Search code examples
pysparkspark-streamingazure-databricks

Access specific element in array in a string of JSON format


I have some streaming data, that can minimally be reduced like so:

{
    "data":[
        {
            "key":1,
            "val":"a"
        },
        {
            "key":2,
            "val":"b",
            "test":"bla"
        }
    ]
}

from which I need to access the "data" array which is a string of JSON format. And more specifically I need to find the "val" field in the JSON in it where "key"==2.

So far I have tried:

  • I know that I can access it like this:

    F.get_json_object(...,"$.data[1].val")
    

    but then if the JSON changes the order of objects in the data array, it will no longer work.

  • For JSON I could use:

    F.get_json_object(...,"$.data[?(@.key==2)].val")
    

    but this does not seem to work on Databricks.

  • I tried to dynamically create a struct from JSON string.
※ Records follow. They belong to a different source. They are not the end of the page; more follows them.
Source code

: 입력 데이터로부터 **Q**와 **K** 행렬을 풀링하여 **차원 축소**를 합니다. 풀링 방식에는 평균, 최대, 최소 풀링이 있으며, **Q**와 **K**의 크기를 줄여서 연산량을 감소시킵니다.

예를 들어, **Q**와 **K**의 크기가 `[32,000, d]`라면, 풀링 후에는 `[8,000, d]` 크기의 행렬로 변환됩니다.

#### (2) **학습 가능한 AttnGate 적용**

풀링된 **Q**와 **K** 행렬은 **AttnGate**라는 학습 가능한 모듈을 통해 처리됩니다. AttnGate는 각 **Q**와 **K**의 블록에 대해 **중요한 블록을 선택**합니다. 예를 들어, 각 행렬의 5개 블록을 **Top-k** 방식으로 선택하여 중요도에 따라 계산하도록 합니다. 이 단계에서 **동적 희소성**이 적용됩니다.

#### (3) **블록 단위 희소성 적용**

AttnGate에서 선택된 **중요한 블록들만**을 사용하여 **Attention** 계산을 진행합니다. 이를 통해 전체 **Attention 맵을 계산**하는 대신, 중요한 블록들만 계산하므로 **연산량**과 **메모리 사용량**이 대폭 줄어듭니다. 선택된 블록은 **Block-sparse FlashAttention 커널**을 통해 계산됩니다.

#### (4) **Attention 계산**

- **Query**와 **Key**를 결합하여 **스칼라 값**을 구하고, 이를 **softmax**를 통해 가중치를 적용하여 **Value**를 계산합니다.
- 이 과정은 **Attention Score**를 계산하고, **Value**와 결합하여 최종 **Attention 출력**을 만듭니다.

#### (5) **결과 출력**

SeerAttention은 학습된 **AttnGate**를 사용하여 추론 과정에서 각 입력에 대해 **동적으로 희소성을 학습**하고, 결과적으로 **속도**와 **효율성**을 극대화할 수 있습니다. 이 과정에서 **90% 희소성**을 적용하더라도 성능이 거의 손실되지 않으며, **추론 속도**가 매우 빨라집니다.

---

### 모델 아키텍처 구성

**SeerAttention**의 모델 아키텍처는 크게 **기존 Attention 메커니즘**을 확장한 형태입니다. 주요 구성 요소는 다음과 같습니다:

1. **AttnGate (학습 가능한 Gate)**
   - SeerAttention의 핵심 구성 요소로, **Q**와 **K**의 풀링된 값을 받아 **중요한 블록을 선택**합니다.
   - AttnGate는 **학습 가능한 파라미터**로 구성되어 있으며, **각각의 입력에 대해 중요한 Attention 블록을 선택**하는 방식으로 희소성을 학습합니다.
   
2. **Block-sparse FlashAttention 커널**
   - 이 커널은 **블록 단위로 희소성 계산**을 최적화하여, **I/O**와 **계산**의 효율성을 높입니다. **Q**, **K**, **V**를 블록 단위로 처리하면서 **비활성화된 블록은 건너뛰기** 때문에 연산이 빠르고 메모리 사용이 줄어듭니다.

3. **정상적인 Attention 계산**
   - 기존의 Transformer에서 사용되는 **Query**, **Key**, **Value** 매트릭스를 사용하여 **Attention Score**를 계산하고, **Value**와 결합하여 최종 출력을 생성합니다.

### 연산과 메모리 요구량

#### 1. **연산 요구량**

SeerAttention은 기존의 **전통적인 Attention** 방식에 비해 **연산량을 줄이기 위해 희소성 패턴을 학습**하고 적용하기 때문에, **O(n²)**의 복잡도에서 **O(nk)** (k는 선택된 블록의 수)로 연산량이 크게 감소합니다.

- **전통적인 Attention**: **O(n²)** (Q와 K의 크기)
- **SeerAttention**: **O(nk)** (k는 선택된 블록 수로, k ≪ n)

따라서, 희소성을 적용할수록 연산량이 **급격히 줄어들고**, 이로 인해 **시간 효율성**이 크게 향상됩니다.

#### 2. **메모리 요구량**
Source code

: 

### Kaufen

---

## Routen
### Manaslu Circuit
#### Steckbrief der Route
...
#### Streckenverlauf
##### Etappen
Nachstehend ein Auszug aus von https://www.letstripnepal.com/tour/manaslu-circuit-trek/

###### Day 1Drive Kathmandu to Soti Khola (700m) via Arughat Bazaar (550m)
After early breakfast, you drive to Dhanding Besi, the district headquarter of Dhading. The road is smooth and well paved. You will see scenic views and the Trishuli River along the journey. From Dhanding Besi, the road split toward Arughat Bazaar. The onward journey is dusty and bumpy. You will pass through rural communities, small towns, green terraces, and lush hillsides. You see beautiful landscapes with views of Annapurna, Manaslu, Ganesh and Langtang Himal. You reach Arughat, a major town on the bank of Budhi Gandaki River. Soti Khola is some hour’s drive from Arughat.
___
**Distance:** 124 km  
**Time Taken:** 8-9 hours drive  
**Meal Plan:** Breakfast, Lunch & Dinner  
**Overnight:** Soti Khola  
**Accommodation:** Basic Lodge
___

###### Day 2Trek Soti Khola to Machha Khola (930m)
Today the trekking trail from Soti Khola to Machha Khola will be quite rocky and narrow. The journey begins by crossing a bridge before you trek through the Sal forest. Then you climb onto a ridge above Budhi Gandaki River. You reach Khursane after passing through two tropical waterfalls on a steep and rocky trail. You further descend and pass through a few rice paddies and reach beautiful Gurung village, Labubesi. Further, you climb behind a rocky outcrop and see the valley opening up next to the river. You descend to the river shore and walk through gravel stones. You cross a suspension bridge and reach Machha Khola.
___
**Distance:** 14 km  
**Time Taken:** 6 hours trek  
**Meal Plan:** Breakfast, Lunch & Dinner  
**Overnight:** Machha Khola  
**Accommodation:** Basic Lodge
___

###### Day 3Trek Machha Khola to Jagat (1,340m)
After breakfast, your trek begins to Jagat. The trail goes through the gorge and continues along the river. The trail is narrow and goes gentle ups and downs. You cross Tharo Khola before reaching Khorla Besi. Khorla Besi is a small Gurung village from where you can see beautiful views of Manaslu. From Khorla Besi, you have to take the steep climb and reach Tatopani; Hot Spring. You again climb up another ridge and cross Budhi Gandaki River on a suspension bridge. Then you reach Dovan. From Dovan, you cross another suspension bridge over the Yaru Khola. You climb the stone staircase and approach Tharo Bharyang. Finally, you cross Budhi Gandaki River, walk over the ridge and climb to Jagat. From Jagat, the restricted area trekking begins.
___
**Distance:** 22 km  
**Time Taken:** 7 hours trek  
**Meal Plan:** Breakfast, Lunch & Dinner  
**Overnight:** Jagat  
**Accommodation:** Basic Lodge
But "Queries with streaming sources must be executed with writeStream.start()". But I do not want to write the stream anywhere jet since I am still at the preprocessing. Or how could I maybe work around this?

  • I tried to only define the Struct for the array as shown here, but since the elements in the array have varying structure, this does not work.

  • I tried to write a user defined function to access the data object and containing a JSON string which I would then parse like so:

    
    def parse_json(id,idName,keyName,jsonString):
      from json import loads
      data=loads(jsonString)
      res=[d[keyName] for d in data if d[idName]==id]
      return res[0]
    

    and tried to call it with jsonString=F.col("data") where "data" holds the string. But this gives me errors, saying it does not find the attribute I put into the id field.


Solution

  • One approach is to convert the stringified JSON to array of struct type then get the value you want.

    Even though structure varies, if you have some schema that is somewhat stable, you can build a schema that includes what you want to decompose.

    For example, below schema will parse test field if exists, and you will get NULL when it doesn't exist (when key = 1). Also, if you are not interested in test field, you can omit the StructField and test is ignored.

    schema = StructType([
        StructField('data', ArrayType(StructType([
            StructField("key", IntegerType()),
            StructField("val", StringType()),
            StructField("test", StringType()),
            # add more field that you are interested in
        ])))
    ])
    

    Use this schema in from_json then extract the field you want.

    df = (df.withColumn('data', F.from_json('data', schema))
          .withColumn('data', F.filter(F.col('data').data, lambda x: x.key == 2)[0].val))
    

    If there are no key = 2, you will get NULL without getting a hard crash.